И в эту вещицу всажены «Вести». Да дважды подряд! Проклятые «Вести», от которых зрители бегут в Художественный театр имени Чехова смотреть, как Евстигнеев играет Гоголя, – «Вести» настигают и там. Крым, немцы, автономия…
Побойтесь Бога! Я езжу к женщинам, да только не за этим. Зачем это нам? Мы пришли не на диспут депутатов, а в театр.
А на сцене одна натяжка тащит за собой другую. В «Игроках» сын помещика Глова рвется в гусары, к шампанскому, к карточному столу. «Ва-банк! ва-банк!» – и двухсот тысяч как не бывало.

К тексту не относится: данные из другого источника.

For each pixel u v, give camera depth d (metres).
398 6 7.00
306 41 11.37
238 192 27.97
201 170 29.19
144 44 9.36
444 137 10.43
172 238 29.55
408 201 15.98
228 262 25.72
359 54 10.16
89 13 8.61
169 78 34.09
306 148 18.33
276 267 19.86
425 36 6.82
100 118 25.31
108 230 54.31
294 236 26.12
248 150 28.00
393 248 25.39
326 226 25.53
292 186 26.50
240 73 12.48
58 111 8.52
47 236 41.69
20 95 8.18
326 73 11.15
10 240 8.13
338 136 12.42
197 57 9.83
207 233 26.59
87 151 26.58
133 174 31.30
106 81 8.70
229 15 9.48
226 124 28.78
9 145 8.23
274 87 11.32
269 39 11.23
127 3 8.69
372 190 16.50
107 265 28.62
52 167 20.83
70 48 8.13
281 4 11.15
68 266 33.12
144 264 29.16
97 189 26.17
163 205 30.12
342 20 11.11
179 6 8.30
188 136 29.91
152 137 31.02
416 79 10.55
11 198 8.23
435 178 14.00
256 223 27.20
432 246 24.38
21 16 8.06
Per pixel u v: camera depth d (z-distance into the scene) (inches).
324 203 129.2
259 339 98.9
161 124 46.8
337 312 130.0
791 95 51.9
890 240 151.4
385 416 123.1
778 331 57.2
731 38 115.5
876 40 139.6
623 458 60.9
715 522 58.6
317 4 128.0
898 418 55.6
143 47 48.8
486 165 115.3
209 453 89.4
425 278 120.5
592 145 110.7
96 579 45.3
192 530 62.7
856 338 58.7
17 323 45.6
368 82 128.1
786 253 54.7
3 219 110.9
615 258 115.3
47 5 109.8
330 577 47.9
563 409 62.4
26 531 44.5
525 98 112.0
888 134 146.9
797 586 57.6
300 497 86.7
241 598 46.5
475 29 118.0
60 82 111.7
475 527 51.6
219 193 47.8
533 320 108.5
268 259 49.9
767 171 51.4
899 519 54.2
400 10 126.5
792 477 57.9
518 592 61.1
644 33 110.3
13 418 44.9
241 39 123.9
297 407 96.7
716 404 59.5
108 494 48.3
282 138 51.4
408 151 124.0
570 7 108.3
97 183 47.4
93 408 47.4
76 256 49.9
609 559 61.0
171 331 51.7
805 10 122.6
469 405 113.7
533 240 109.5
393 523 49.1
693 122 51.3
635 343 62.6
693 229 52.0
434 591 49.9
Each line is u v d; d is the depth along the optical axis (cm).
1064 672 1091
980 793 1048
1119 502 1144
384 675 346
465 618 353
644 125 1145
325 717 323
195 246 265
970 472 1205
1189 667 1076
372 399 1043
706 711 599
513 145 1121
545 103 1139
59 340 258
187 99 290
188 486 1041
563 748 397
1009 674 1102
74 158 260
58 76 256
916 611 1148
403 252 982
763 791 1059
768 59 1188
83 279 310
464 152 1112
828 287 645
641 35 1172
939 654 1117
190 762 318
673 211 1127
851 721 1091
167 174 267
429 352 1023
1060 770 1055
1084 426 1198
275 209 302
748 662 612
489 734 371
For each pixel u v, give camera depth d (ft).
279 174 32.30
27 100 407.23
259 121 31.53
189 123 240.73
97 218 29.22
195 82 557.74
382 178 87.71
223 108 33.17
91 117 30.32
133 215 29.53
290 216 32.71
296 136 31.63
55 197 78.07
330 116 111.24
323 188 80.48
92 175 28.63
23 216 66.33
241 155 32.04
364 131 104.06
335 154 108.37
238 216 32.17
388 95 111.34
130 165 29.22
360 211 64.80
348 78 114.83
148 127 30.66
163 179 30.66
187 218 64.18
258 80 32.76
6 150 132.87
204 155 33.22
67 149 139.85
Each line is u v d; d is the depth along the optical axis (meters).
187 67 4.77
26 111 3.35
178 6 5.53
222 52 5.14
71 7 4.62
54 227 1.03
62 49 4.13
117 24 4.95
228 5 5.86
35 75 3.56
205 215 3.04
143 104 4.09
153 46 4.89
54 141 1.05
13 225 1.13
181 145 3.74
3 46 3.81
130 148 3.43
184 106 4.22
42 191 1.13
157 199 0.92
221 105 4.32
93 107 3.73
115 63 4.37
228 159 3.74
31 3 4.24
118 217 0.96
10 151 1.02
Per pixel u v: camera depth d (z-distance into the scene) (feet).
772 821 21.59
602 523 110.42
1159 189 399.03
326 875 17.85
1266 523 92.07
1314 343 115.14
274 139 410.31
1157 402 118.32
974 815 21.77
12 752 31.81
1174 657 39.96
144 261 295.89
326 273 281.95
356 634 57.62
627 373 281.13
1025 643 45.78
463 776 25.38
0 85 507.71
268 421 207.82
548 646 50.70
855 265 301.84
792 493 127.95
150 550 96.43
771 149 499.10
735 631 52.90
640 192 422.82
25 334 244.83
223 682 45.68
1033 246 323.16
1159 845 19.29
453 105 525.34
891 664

Странно слушать, как сынок рвется «в армию» (инсценировщику пришлось-таки заменить слово, ибо гусарских полков в России сейчас нету).
Не смешно. Не рвутся в армию сынки академиков. Поменяв помещика на академика, надо было и дальше валить без оглядки. Юноша должен, разумеется, рваться в брокеры. Да вот беда, нашим юным брокерам отнюдь не свойственно пить до бесчувствия и проигрываться до нитки. Эти наши юноши – как стальной капкан.
Следовало бы и суммы менять. Если Ихарев такой ухарь, что горничной «Мальборо» блоками сует, – глупо с придыханием, с замиранием в голосе мечтать о двухстах тысячах рублей. Это же всего-то пол «жигуля».
Перевели действие в сегодня, курим «Мальборо», звоним по телефону, переделываем помещиков в академиков – чего же робеть? – следует довести суммы до приличного на сегодняшний день уровня. Двести тысяц в ценах 1842 года это сегодня никак не менее двадцати миллионов. И придыхание оправдается.
А еще бы и индексацию ввести. Играя спектакль, делать бы поправки соответственно инфляции.
Но артисты – чудесные! Любо-дорого смотреть!
А вот что они играют? В банк, в банчик, и термины все точные (по Гоголю): пароле, пароле пе, ва-банк. Но говорят одно, а делают другое – карты банкомет не мечет, а раздает всем поровну. Ходят по очереди, шлепают картами, как занюханные курортники. Преферанс? петух? – игры долгие, сонные. Если уж кричишь «ва-банк!» – тогда никакой раздачи, никаких ходов.
Дотошная верность ялтинских деталей и странное невнимание к слову Гоголя.
Мелочи? Для кого это мелочи, тот не понимает, вероятно, природы искусства. Неверное слово, неточная интонация, фальшивый жест – такая же мелочь на сцене, как лишний бемоль в оркестре. Для профана «без разницы», для ценителя – мучение.
Введены не только «Вести». Введено «социально значимое» из Гоголя. А зачем?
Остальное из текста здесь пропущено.